We have two kind of nodes, snb = 16 cores and hsw = 24 cores. After Slurm update from 14.11 to 15.08.8 (92ac0dcdbb78df968962acc5d006e1f3aeb6eb37) altering constraints will result a badcontraints state. Slurm sets NumNodes so that job can run only nodes which has 24 cores. srun -C "hsw|snb" --mem-per-cpu=12000 -n 320 -p parallel --pty $SHELL NumNodes=21 NumCPUs=320 CPUs/Task=1 ReqB:S:C:T=0:0:*:* TRES=cpu=320,mem=3840000,node=1 Socks/Node=* NtasksPerN:B:S:C=0:0:*:* CoreSpec=* scontrol update JobId=8500942 Features=snb scontrol show job 8500942 JobId=8500942 JobName=bash JobState=PENDING Reason=BadConstraints Dependency=(null) Requeue=1 Restarts=0 BatchFlag=0 Reboot=0 ExitCode=0:0 DerivedExitCode=0:0 RunTime=00:00:00 TimeLimit=00:05:00 TimeMin=N/A SubmitTime=2016-02-23T14:34:44 EligibleTime=2016-02-23T14:34:44 StartTime=2016-02-23T14:35:15 EndTime=2016-02-23T14:35:15 PreemptTime=None SuspendTime=None SecsPreSuspend=0 Partition=parallel AllocNode:Sid=taito-login3:59995 ReqNodeList=(null) ExcNodeList=(null) NodeList=(null) SchedNodeList=c[609-615,620-624,627-635,637-638] NumNodes=21 NumCPUs=320 CPUs/Task=1 ReqB:S:C:T=0:0:*:* TRES=cpu=320,mem=3840000,node=1 Socks/Node=* NtasksPerN:B:S:C=0:0:*:* CoreSpec=* MinCPUsNode=320 MinMemoryCPU=12000M MinTmpDiskNode=0 Features=snb Gres=(null) Reservation=(null) Shared=OK Contiguous=0 Licenses=(null) Network=(null) Command=/bin/bash WorkDir=/homeappl/home/ttervo Power= SICP=0
*** Ticket 2478 has been marked as a duplicate of this ticket. ***
We're working on this, it's a regression in Slurm 15.08.6 and later that has shown up on a few different bugs this week.

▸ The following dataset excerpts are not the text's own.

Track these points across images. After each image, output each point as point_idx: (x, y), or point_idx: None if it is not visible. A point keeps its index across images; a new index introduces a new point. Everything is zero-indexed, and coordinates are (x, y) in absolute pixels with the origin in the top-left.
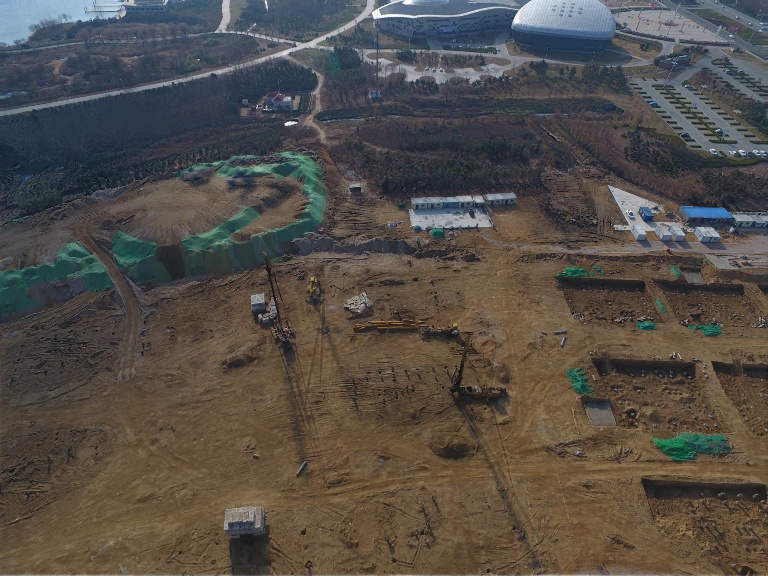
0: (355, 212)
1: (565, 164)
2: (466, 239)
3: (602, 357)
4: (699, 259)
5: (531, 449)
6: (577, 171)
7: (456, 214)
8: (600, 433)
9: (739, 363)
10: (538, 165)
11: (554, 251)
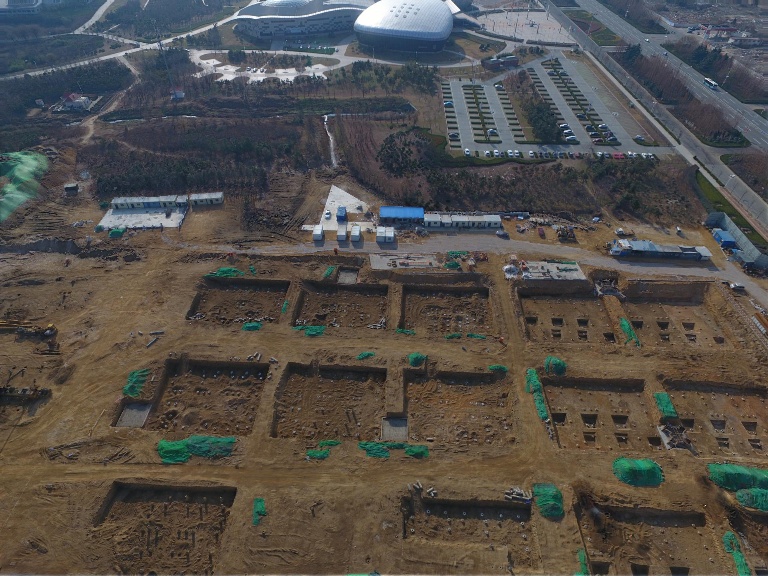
0: (52, 212)
1: (304, 164)
2: (142, 239)
3: (179, 358)
4: (361, 259)
5: (27, 451)
6: (315, 171)
7: (153, 214)
8: (112, 435)
9: (317, 364)
10: (277, 165)
11: (221, 251)
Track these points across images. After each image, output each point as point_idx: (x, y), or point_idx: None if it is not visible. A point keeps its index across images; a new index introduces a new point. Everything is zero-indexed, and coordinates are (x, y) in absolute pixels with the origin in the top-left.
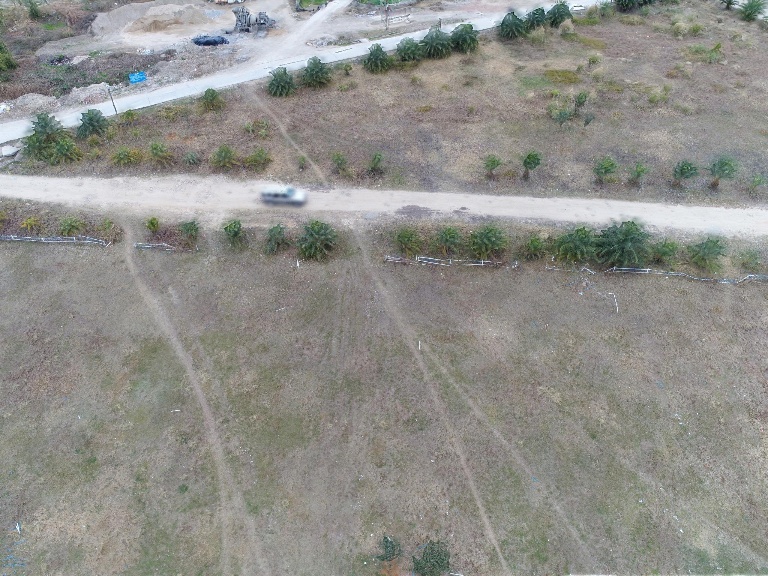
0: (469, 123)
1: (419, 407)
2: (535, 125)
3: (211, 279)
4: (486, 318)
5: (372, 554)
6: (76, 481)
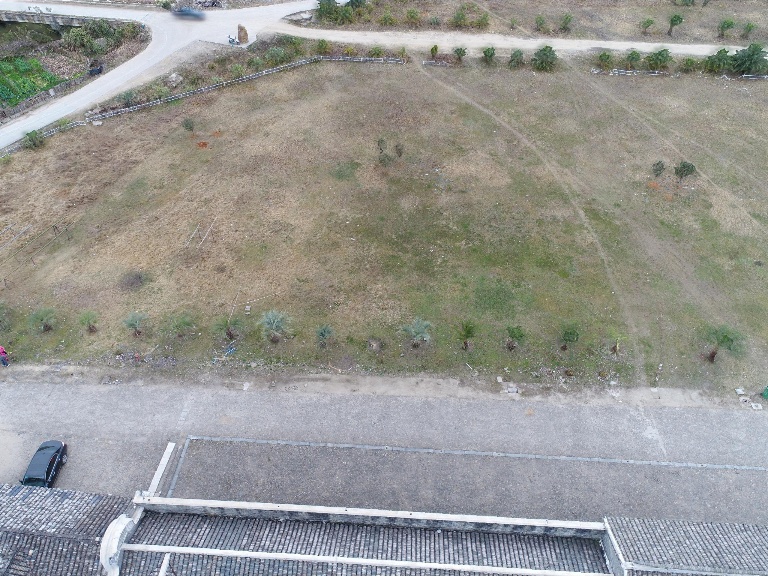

Any update for a job without a -N (nodes) count set incorrectly results in MinCPUsNode=(total-number-of-cpus). In your example below it was set to 320, and I assume you don't have any nodes with that many CPUs available.
They Tommi, this is fixed in commits bd9fa8300b1 and de28c13a159d. Please reopen if they don't fix the problem for you.